• Record set
• • • • •
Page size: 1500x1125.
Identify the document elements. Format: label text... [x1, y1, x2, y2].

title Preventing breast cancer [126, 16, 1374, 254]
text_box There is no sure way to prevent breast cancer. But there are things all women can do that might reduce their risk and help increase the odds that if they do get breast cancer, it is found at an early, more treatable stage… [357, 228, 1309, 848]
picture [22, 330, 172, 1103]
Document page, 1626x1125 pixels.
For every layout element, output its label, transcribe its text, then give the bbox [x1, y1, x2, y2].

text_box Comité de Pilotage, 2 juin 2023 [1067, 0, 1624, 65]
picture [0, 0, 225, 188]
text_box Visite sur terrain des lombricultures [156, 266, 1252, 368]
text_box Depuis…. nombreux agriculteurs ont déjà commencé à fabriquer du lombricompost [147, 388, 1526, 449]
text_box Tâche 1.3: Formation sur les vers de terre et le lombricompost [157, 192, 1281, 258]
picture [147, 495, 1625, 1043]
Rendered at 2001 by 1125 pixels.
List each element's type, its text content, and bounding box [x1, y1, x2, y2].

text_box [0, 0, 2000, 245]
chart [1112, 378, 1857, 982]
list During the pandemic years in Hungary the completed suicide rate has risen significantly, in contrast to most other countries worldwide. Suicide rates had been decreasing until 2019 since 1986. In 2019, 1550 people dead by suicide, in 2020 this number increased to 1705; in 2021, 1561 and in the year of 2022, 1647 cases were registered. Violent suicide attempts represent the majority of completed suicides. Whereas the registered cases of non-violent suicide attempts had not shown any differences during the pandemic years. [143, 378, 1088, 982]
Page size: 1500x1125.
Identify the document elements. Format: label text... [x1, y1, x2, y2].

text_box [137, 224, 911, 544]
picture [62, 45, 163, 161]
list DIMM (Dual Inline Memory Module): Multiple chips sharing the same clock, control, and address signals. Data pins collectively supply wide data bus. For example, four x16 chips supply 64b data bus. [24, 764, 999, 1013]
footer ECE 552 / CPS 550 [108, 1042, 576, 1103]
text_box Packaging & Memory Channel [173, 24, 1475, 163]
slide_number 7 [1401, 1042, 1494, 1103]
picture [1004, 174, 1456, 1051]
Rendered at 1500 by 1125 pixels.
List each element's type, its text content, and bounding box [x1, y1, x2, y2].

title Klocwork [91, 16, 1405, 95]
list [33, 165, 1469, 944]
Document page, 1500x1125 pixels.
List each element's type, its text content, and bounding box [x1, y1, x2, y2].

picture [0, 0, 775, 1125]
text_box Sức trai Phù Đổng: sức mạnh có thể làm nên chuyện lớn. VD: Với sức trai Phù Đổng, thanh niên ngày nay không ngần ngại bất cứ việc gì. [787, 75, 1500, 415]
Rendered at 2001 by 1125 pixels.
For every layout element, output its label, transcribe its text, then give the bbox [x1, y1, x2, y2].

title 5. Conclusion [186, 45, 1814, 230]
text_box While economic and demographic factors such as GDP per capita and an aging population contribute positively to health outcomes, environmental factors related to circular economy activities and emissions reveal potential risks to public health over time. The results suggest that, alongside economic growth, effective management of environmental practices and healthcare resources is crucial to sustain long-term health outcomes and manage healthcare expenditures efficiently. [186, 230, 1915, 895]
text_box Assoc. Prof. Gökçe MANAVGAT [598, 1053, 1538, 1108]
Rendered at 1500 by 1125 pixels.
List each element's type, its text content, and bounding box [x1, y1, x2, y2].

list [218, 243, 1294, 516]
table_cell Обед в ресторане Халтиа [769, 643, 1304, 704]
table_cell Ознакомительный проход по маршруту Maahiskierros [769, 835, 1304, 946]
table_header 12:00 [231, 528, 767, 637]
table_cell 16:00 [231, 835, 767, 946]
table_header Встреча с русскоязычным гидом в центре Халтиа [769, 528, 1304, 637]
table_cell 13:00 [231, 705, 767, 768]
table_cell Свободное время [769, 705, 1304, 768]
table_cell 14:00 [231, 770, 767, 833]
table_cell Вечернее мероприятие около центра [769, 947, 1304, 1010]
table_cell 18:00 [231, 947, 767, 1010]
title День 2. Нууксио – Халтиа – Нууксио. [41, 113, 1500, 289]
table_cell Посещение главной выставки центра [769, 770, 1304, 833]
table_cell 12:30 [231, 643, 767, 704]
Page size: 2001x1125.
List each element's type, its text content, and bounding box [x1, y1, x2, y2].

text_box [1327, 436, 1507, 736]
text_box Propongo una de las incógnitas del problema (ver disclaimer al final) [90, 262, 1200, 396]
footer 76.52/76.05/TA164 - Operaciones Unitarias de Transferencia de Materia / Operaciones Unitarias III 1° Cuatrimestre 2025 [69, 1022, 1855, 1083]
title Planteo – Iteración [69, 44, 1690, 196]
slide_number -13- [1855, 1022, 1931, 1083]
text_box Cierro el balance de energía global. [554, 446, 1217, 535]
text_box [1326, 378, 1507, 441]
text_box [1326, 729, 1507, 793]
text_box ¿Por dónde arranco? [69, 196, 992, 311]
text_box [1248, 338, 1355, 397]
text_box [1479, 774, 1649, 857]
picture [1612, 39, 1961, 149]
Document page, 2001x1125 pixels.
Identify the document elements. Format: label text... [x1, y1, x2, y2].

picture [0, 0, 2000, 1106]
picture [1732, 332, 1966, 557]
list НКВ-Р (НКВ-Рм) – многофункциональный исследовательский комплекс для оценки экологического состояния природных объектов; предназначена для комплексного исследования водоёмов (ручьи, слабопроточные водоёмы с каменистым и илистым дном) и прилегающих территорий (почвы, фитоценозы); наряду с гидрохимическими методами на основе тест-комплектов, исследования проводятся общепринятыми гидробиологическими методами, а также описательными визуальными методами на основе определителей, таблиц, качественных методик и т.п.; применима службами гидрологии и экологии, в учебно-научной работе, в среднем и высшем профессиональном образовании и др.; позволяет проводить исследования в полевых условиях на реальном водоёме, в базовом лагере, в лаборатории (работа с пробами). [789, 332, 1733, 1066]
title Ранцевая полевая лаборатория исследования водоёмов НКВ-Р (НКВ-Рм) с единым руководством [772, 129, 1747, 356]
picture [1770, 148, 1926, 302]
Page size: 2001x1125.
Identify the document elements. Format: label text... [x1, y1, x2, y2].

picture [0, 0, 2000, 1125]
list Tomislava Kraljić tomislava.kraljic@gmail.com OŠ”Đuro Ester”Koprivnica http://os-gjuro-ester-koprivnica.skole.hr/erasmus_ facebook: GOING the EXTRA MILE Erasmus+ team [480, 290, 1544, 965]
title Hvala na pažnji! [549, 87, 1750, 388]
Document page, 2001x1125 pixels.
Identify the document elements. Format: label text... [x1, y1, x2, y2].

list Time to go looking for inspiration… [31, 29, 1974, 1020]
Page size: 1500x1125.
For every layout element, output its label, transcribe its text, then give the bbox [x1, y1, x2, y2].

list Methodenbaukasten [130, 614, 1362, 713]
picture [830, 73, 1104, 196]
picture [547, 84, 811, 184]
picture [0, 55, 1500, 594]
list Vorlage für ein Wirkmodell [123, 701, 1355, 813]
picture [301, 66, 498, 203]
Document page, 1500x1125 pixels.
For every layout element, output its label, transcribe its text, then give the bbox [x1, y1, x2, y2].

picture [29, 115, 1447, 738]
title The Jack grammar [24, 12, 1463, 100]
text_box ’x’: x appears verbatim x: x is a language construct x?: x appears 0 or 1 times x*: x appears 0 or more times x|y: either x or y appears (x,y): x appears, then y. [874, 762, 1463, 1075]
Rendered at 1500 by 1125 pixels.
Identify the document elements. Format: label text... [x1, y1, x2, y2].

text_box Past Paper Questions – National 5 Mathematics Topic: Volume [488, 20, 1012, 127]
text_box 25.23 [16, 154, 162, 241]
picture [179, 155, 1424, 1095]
• • • • •
• Problem statement
Exact copy required. Repeat the material above in full.

• Solution
Page size: 1500x1125.
Identify the document elements. Format: label text... [x1, y1, x2, y2].

title Preventing breast cancer [126, 16, 1374, 254]
text_box There is no sure way to prevent breast cancer. But there are things all women can do that might reduce their risk and help increase the odds that if they do get breast cancer, it is found at an early, more treatable stage… [357, 228, 1309, 848]
picture [22, 330, 172, 1103]
Document page, 1626x1125 pixels.
For every layout element, output its label, transcribe its text, then give the bbox [x1, y1, x2, y2].

text_box Comité de Pilotage, 2 juin 2023 [1067, 0, 1624, 65]
picture [0, 0, 225, 188]
text_box Visite sur terrain des lombricultures [156, 266, 1252, 368]
text_box Depuis…. nombreux agriculteurs ont déjà commencé à fabriquer du lombricompost [147, 388, 1526, 449]
text_box Tâche 1.3: Formation sur les vers de terre et le lombricompost [157, 192, 1281, 258]
picture [147, 495, 1625, 1043]
Rendered at 2001 by 1125 pixels.
List each element's type, its text content, and bounding box [x1, y1, x2, y2].

text_box [0, 0, 2000, 245]
chart [1112, 378, 1857, 982]
list During the pandemic years in Hungary the completed suicide rate has risen significantly, in contrast to most other countries worldwide. Suicide rates had been decreasing until 2019 since 1986. In 2019, 1550 people dead by suicide, in 2020 this number increased to 1705; in 2021, 1561 and in the year of 2022, 1647 cases were registered. Violent suicide attempts represent the majority of completed suicides. Whereas the registered cases of non-violent suicide attempts had not shown any differences during the pandemic years. [143, 378, 1088, 982]
Page size: 1500x1125.
Identify the document elements. Format: label text... [x1, y1, x2, y2].

text_box [137, 224, 911, 544]
picture [62, 45, 163, 161]
list DIMM (Dual Inline Memory Module): Multiple chips sharing the same clock, control, and address signals. Data pins collectively supply wide data bus. For example, four x16 chips supply 64b data bus. [24, 764, 999, 1013]
footer ECE 552 / CPS 550 [108, 1042, 576, 1103]
text_box Packaging & Memory Channel [173, 24, 1475, 163]
slide_number 7 [1401, 1042, 1494, 1103]
picture [1004, 174, 1456, 1051]
Rendered at 1500 by 1125 pixels.
List each element's type, its text content, and bounding box [x1, y1, x2, y2].

title Klocwork [91, 16, 1405, 95]
list [33, 165, 1469, 944]
Document page, 1500x1125 pixels.
List each element's type, its text content, and bounding box [x1, y1, x2, y2].

picture [0, 0, 775, 1125]
text_box Sức trai Phù Đổng: sức mạnh có thể làm nên chuyện lớn. VD: Với sức trai Phù Đổng, thanh niên ngày nay không ngần ngại bất cứ việc gì. [787, 75, 1500, 415]
Rendered at 2001 by 1125 pixels.
For every layout element, output its label, transcribe its text, then give the bbox [x1, y1, x2, y2].

title 5. Conclusion [186, 45, 1814, 230]
text_box While economic and demographic factors such as GDP per capita and an aging population contribute positively to health outcomes, environmental factors related to circular economy activities and emissions reveal potential risks to public health over time. The results suggest that, alongside economic growth, effective management of environmental practices and healthcare resources is crucial to sustain long-term health outcomes and manage healthcare expenditures efficiently. [186, 230, 1915, 895]
text_box Assoc. Prof. Gökçe MANAVGAT [598, 1053, 1538, 1108]
Rendered at 1500 by 1125 pixels.
List each element's type, its text content, and bounding box [x1, y1, x2, y2].

list [218, 243, 1294, 516]
table_cell Обед в ресторане Халтиа [769, 643, 1304, 704]
table_cell Ознакомительный проход по маршруту Maahiskierros [769, 835, 1304, 946]
table_header 12:00 [231, 528, 767, 637]
table_cell 16:00 [231, 835, 767, 946]
table_header Встреча с русскоязычным гидом в центре Халтиа [769, 528, 1304, 637]
table_cell 13:00 [231, 705, 767, 768]
table_cell Свободное время [769, 705, 1304, 768]
table_cell 14:00 [231, 770, 767, 833]
table_cell Вечернее мероприятие около центра [769, 947, 1304, 1010]
table_cell 18:00 [231, 947, 767, 1010]
title День 2. Нууксио – Халтиа – Нууксио. [41, 113, 1500, 289]
table_cell Посещение главной выставки центра [769, 770, 1304, 833]
table_cell 12:30 [231, 643, 767, 704]
Page size: 2001x1125.
List each element's type, its text content, and bounding box [x1, y1, x2, y2].

text_box [1327, 436, 1507, 736]
text_box Propongo una de las incógnitas del problema (ver disclaimer al final) [90, 262, 1200, 396]
footer 76.52/76.05/TA164 - Operaciones Unitarias de Transferencia de Materia / Operaciones Unitarias III 1° Cuatrimestre 2025 [69, 1022, 1855, 1083]
title Planteo – Iteración [69, 44, 1690, 196]
slide_number -13- [1855, 1022, 1931, 1083]
text_box Cierro el balance de energía global. [554, 446, 1217, 535]
text_box [1326, 378, 1507, 441]
text_box [1326, 729, 1507, 793]
text_box ¿Por dónde arranco? [69, 196, 992, 311]
text_box [1248, 338, 1355, 397]
text_box [1479, 774, 1649, 857]
picture [1612, 39, 1961, 149]
Document page, 2001x1125 pixels.
Identify the document elements. Format: label text... [x1, y1, x2, y2].

picture [0, 0, 2000, 1106]
picture [1732, 332, 1966, 557]
list НКВ-Р (НКВ-Рм) – многофункциональный исследовательский комплекс для оценки экологического состояния природных объектов; предназначена для комплексного исследования водоёмов (ручьи, слабопроточные водоёмы с каменистым и илистым дном) и прилегающих территорий (почвы, фитоценозы); наряду с гидрохимическими методами на основе тест-комплектов, исследования проводятся общепринятыми гидробиологическими методами, а также описательными визуальными методами на основе определителей, таблиц, качественных методик и т.п.; применима службами гидрологии и экологии, в учебно-научной работе, в среднем и высшем профессиональном образовании и др.; позволяет проводить исследования в полевых условиях на реальном водоёме, в базовом лагере, в лаборатории (работа с пробами). [789, 332, 1733, 1066]
title Ранцевая полевая лаборатория исследования водоёмов НКВ-Р (НКВ-Рм) с единым руководством [772, 129, 1747, 356]
picture [1770, 148, 1926, 302]
Page size: 2001x1125.
Identify the document elements. Format: label text... [x1, y1, x2, y2].

picture [0, 0, 2000, 1125]
list Tomislava Kraljić tomislava.kraljic@gmail.com OŠ”Đuro Ester”Koprivnica http://os-gjuro-ester-koprivnica.skole.hr/erasmus_ facebook: GOING the EXTRA MILE Erasmus+ team [480, 290, 1544, 965]
title Hvala na pažnji! [549, 87, 1750, 388]
Document page, 2001x1125 pixels.
Identify the document elements. Format: label text... [x1, y1, x2, y2].

list Time to go looking for inspiration… [31, 29, 1974, 1020]
Page size: 1500x1125.
For every layout element, output its label, transcribe its text, then give the bbox [x1, y1, x2, y2].

list Methodenbaukasten [130, 614, 1362, 713]
picture [830, 73, 1104, 196]
picture [547, 84, 811, 184]
picture [0, 55, 1500, 594]
list Vorlage für ein Wirkmodell [123, 701, 1355, 813]
picture [301, 66, 498, 203]
Document page, 1500x1125 pixels.
For every layout element, output its label, transcribe its text, then give the bbox [x1, y1, x2, y2].

picture [29, 115, 1447, 738]
title The Jack grammar [24, 12, 1463, 100]
text_box ’x’: x appears verbatim x: x is a language construct x?: x appears 0 or 1 times x*: x appears 0 or more times x|y: either x or y appears (x,y): x appears, then y. [874, 762, 1463, 1075]
Rendered at 1500 by 1125 pixels.
Identify the document elements. Format: label text... [x1, y1, x2, y2].

text_box Past Paper Questions – National 5 Mathematics Topic: Volume [488, 20, 1012, 127]
text_box 25.23 [16, 154, 162, 241]
picture [179, 155, 1424, 1095]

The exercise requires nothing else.